Principales resultados con respecto a México: en “Compromiso con la democracia representativa”, el 9 % de los mexicanos reportaron un compromiso firme con la misma, 48 % declararon ambigüedad –más o menos comprometidos–, y 27 % se autoproclamó antidemocrático –el promedio mundial es 23 %, 47 % y 13 %, respectivamente–. Ante la pregunta “¿Cuán satisfecho estás con la forma en que la democracia opera en tu país?”, 93 % está insatisfecho y solo 6 % satisfecho –promedio mundial: 52 y 46 %, respectivamente–.
Pasando a “¿En qué medida confía en que su gobierno haga lo correcto para su país?”, 2 % de los connacionales respondió “Mucho” y 15 % “Algo”; el 83 % restante no confía nada –Italia, por ejemplo, respondió 1 % “Mucho” y 25 % “Algo”, e India 39 y 46 %, respectivamente–. Hay varios otros indicadores, pero paso al que me pareció más preocupante: en México, 42 % ve “totalmente buena” la idea de un gobierno militar –siendo el promedio mundial de solo 24 %–. Espero no ofender a nadie pero creo que quienes respondieron en este sentido no tienen ni la menor idea de lo que están diciendo.
El libro de Woldenberg se presenta no como cura sino como medicina experimental. Pero ahí radica su valor contextual; el autor quiere aportar a lo que ve como la salida más obvia: revertir, con “pedagogía social”, la “infravaloración del tránsito democrático” de México. Y no es tarea sencilla. Los relatos forjan el carácter colectivo. Cercas, de nuevo, suma al asunto: “¿Cómo es posible que 40 años después del fin del franquismo la mitad de nuestro país siga aceptando el relato franquista, y que la democracia aún no haya sido capaz de ganar esa batalla?”. Esto lo atribuye a un déficit en la transmisión de la verdad. El autor de “Anatomía de un instante” se refiere, en esencia, a lo mismo que Woldenberg: eduquemos con historia sin faccionalismos –o si usted no cree en la objetividad, eduquemos a través del faccionalismo de “más o menos” democracia, y así será más fácil delimitar avance o retroceso en el asunto en cuestión–.

* [Datos disponibles]:

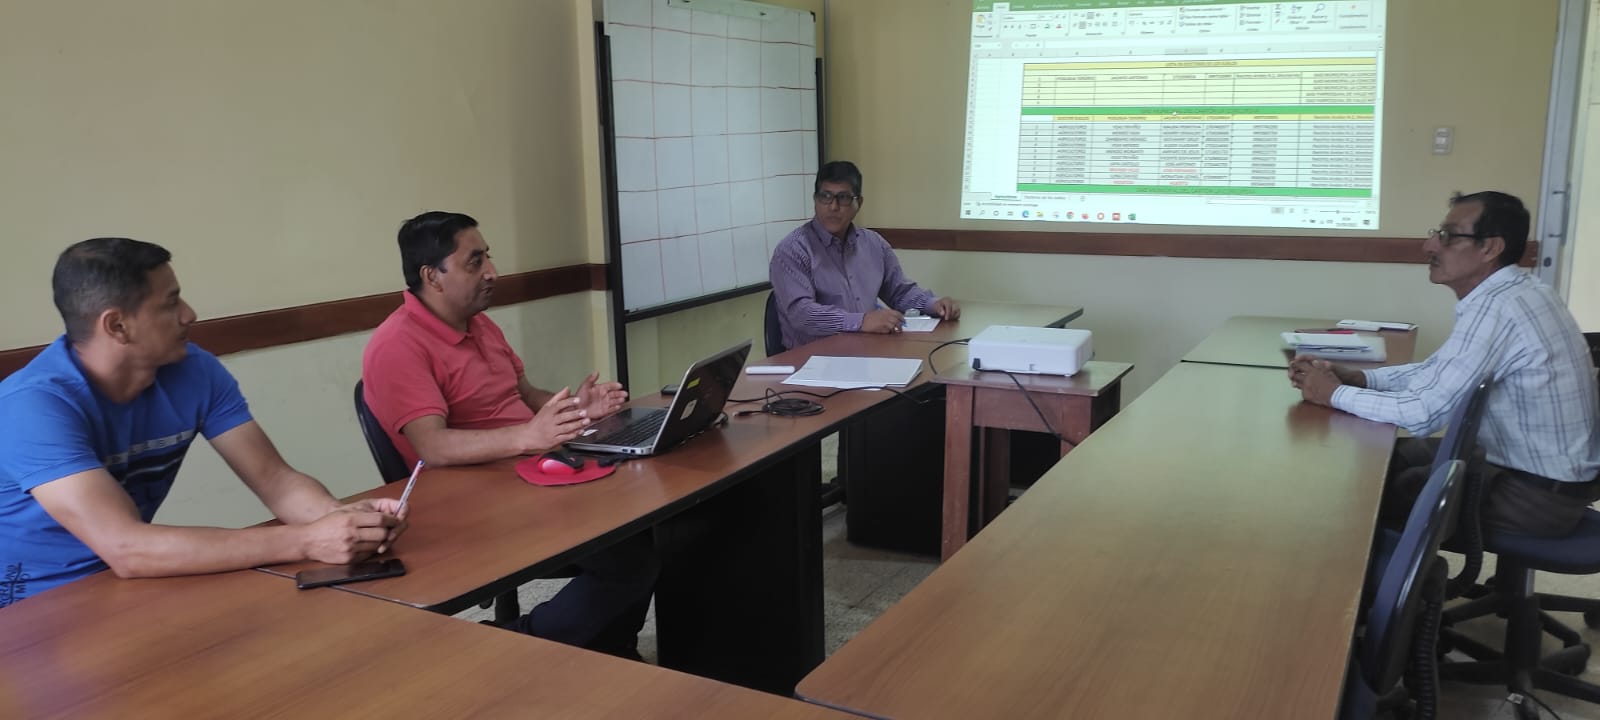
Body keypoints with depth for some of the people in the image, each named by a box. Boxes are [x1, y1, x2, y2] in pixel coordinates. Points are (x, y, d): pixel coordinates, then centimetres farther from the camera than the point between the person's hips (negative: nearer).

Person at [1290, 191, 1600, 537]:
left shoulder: (1495, 308, -27)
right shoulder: (1510, 293, 4)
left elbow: (1424, 412, -26)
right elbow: (1436, 371, 12)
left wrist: (1335, 394, -12)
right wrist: (1353, 377, -2)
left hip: (1539, 492, -9)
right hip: (1533, 464, 9)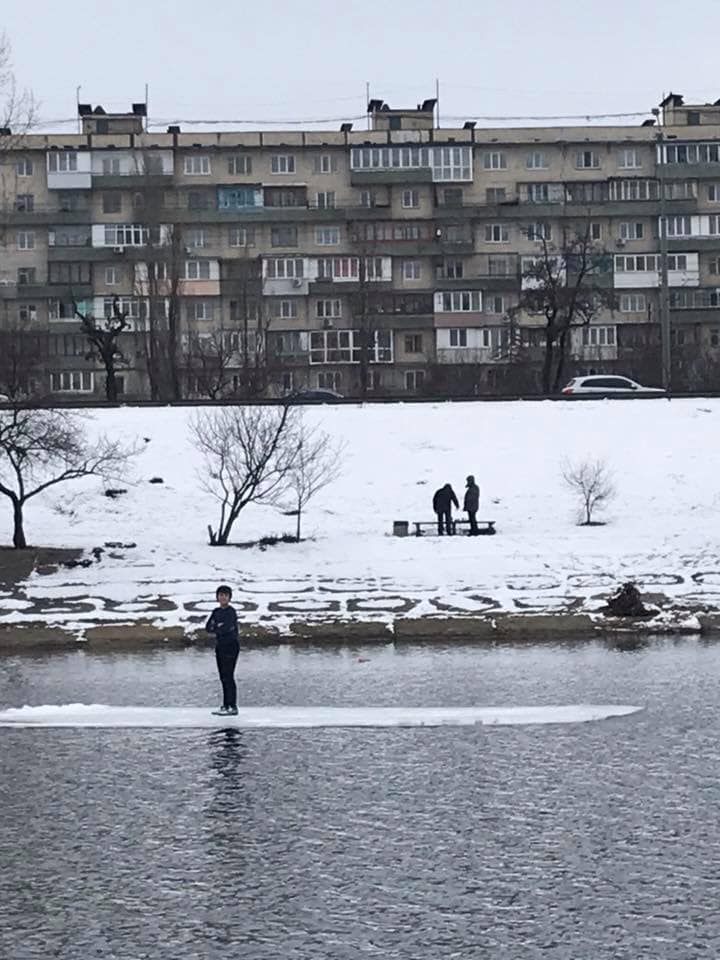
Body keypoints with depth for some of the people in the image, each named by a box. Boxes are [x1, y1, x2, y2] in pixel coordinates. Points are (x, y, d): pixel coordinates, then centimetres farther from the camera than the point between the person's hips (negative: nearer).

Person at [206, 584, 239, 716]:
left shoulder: (231, 611, -11)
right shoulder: (217, 612, 12)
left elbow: (226, 628, -21)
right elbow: (208, 627, 6)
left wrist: (215, 628, -3)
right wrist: (219, 628, -12)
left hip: (231, 646, -8)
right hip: (220, 646, 8)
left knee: (228, 676, -10)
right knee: (223, 677, 9)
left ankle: (233, 707, -10)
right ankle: (226, 706, 13)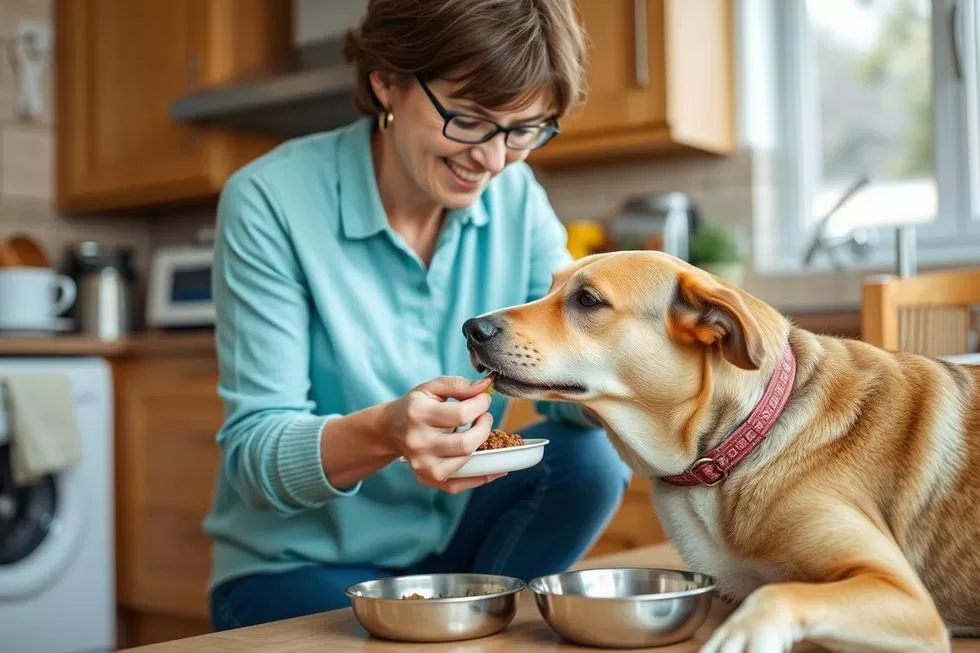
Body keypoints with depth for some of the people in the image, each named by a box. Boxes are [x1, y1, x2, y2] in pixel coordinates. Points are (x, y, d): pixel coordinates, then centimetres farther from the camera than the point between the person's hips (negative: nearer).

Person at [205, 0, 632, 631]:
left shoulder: (517, 197, -4)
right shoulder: (270, 202, -18)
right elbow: (251, 450, -19)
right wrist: (385, 433, -40)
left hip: (444, 538, 5)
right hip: (296, 566, -4)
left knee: (591, 457, -18)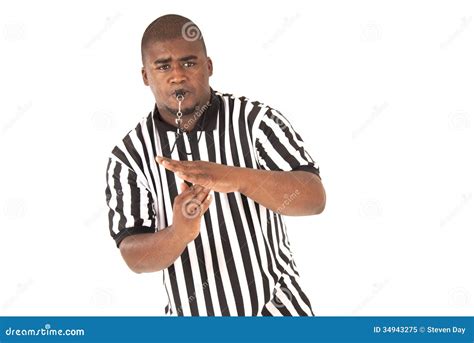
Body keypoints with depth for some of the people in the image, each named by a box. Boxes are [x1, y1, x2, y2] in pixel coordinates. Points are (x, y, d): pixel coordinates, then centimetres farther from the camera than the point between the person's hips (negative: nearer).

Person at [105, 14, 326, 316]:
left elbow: (314, 198, -20)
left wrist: (233, 177, -34)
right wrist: (179, 234, -31)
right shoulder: (128, 156, -8)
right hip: (192, 315, 2)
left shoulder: (256, 120, -12)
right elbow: (134, 257, -11)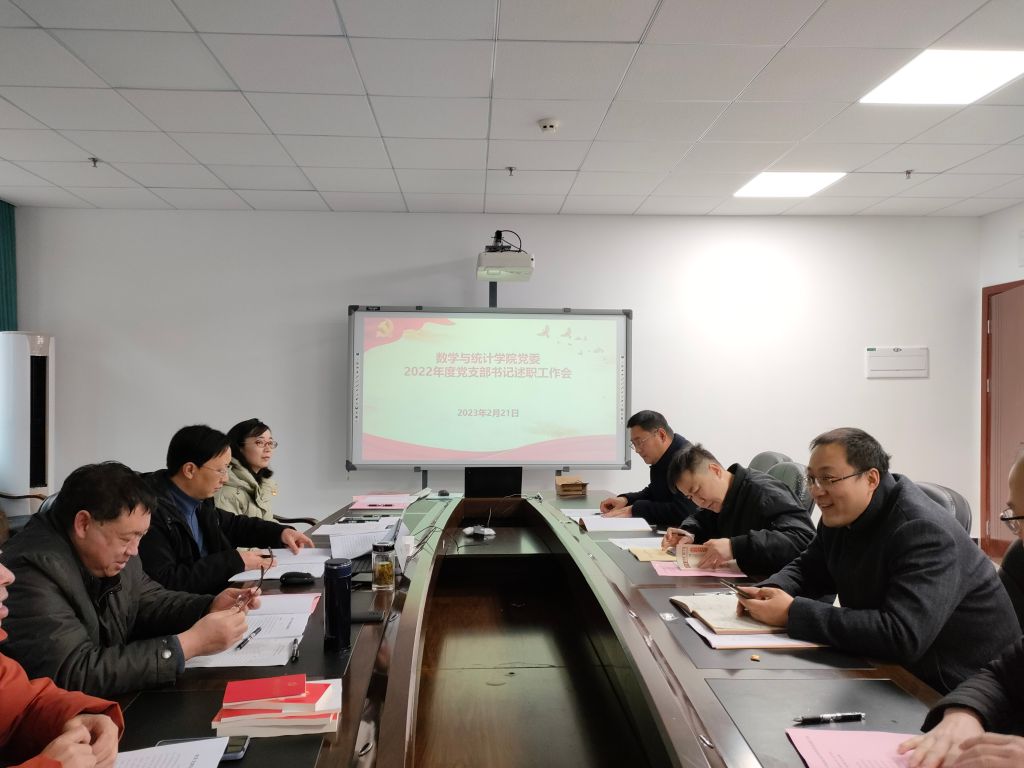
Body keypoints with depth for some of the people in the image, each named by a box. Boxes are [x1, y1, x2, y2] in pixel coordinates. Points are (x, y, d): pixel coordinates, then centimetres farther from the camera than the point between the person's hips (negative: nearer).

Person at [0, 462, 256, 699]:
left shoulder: (112, 550, -2)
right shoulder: (33, 571, -24)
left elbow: (149, 603, 12)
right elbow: (77, 674, -28)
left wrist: (211, 608, -7)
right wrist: (191, 643, -27)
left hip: (117, 700, 7)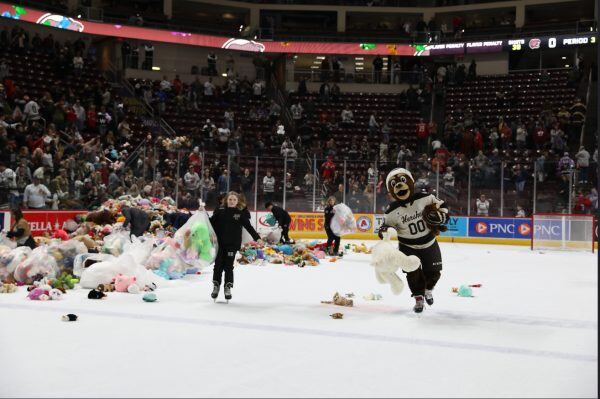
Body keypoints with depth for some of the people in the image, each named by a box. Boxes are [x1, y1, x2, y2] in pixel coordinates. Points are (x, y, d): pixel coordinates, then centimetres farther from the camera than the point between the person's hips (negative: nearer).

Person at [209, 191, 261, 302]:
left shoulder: (241, 213, 1)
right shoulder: (220, 211, 3)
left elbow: (248, 226, 2)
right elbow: (211, 222, 8)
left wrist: (257, 237, -4)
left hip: (233, 244, -1)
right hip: (219, 243, 1)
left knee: (228, 266, 2)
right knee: (218, 265, 5)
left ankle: (228, 288, 14)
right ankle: (216, 286, 20)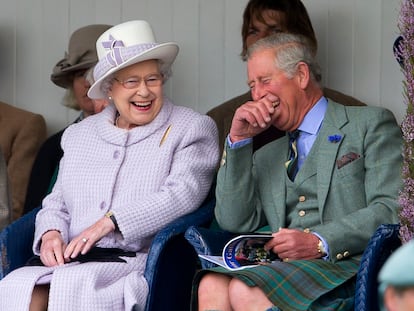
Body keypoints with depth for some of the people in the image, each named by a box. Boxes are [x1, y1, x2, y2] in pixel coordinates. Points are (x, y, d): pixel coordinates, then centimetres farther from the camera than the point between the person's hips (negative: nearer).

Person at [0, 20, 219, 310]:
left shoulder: (193, 128, 7)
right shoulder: (79, 134, 24)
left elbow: (182, 194, -8)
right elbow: (56, 203, 26)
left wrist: (109, 222, -16)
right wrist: (51, 233, 1)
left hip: (141, 263, -4)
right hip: (73, 262, 4)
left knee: (73, 286, -36)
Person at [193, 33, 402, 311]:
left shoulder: (370, 124, 9)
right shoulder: (266, 157, 28)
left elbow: (392, 210, -4)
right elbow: (235, 223, 13)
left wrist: (321, 242, -16)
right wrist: (239, 140, 9)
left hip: (346, 269, -5)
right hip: (284, 272, 5)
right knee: (211, 285, -29)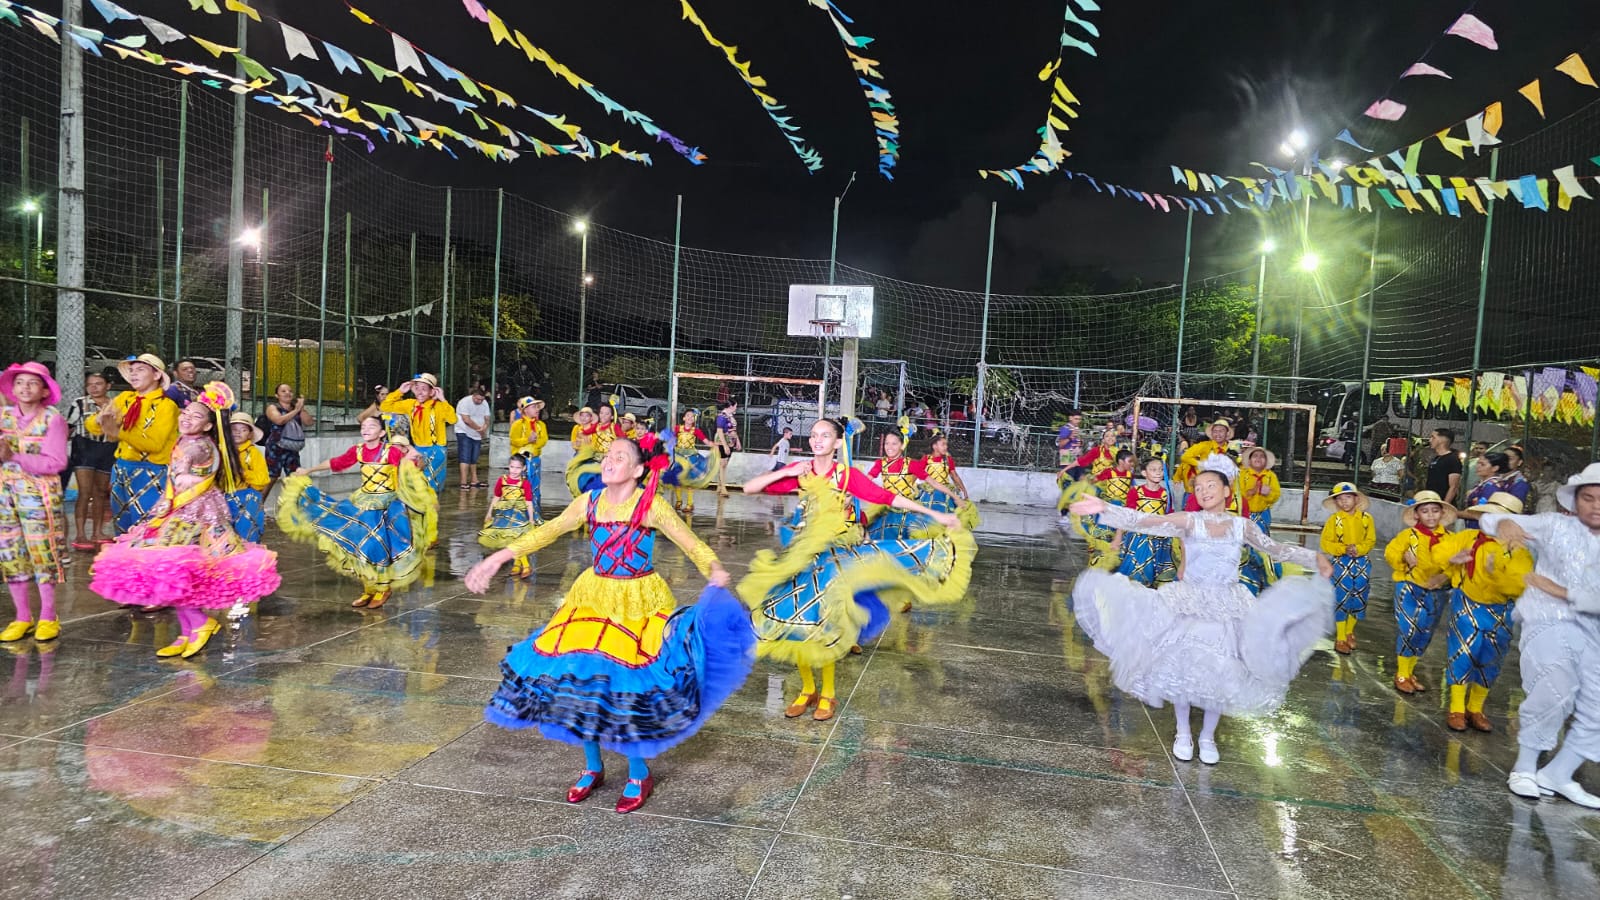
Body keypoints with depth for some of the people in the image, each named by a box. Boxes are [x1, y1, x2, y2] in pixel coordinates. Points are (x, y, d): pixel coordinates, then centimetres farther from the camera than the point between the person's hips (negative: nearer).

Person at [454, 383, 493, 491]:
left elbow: (487, 419, 3)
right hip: (464, 433, -6)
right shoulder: (465, 402, -16)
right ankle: (464, 482, -15)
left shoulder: (485, 403, 3)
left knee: (474, 459, 13)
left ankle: (474, 480, 21)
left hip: (477, 434, 6)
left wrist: (484, 428, -19)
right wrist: (480, 429, -16)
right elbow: (467, 420, -22)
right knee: (465, 458, -12)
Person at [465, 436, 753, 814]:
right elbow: (548, 531, 7)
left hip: (638, 604, -4)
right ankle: (592, 768, 27)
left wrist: (716, 573, -35)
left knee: (627, 682, -6)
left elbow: (693, 545, -14)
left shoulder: (651, 506, -14)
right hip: (593, 599, 5)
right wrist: (497, 558, 4)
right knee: (580, 677, 4)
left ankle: (640, 775, 18)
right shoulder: (589, 501, -1)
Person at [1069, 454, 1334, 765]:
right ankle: (1183, 733, 21)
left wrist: (1315, 558, 4)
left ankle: (1208, 736, 23)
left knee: (1221, 671, 1)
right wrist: (1104, 509, -32)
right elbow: (1143, 522, -19)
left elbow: (1277, 550, 16)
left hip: (1228, 608, 2)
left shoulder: (1242, 526, 3)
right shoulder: (1188, 521, -7)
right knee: (1182, 666, -2)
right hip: (1188, 604, -2)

* [Tareas del ejercicio]:
1. Responde estas preguntas sobre el texto de la democracia en México:
(a) ¿Qué porcentaje de mexicanos está insatisfecho con la forma en que opera la democracia en su país?
(b) ¿Qué porcentaje de mexicanos ve "totalmente buena" la idea de un gobierno militar, y cuál es el promedio mundial?
(c) ¿Cómo se presenta el libro de Woldenberg?
2. Prosigue el texto de la democracia en México a partir de su última oración.

* [Respuestas por tarea]:
1.
(a) El 93 %.
(b) El 42 %. El promedio mundial es del 24 %.
(c) No como cura, sino como medicina experimental.

2.
En la decimocuarta epístola, el exmilitante del Partido Socialista Unificado de México, del Mexicano Socialista y del de la Revolución Democrática, abre dicha misiva con un recordatorio: “Lo mejor de las elecciones son las propias elecciones (…) El solo hecho de que se lleven a cabo auténticos comicios es una ‘gran cosa’, precisamente porque no parece una gran cosa”. ¿A qué se refiere? A que las votaciones –la gasolina del motor democrático– no son solo son un medio; también son un fin –por aquello de ser sustituto del “costoso expediente de la sangre” que puede imperar cuando las diferencias no se resuelven vía instituciones–. La democracia ni la apreciamos ni la sentimos cuando la tenemos, pero si se ausenta un momento, armamos un alboroto. Igual que con el oxígeno.
Lo extraño es que los datos de Pew Research Center parecieran contrariar mi última afirmación. Pero cuando alguien habla desde lo que siente como abandono e incumplimiento, no responde con la cabeza sino con las tripas. Creo que algo así nos pasa: aunque parezca que hablamos desde la indiferencia, la democracia nos importa, pero hacemos como que no porque no queremos reconocer que nos hicimos ilusiones de más.
Woldenberg traduce así esta última idea: “Cuando aparecieron en la capital, a fines del siglo XIX, las primeras bombillas eléctricas en el centro de la ciudad, la gente se reunía en torno a ellas, y en el momento en que prendían, entre asombrada y contenta, empezaba a aplaudir. ¿Será que yo sigo celebrando el alumbrado público?”. Sí José, lo sigues haciendo. Pero es lo que necesitamos.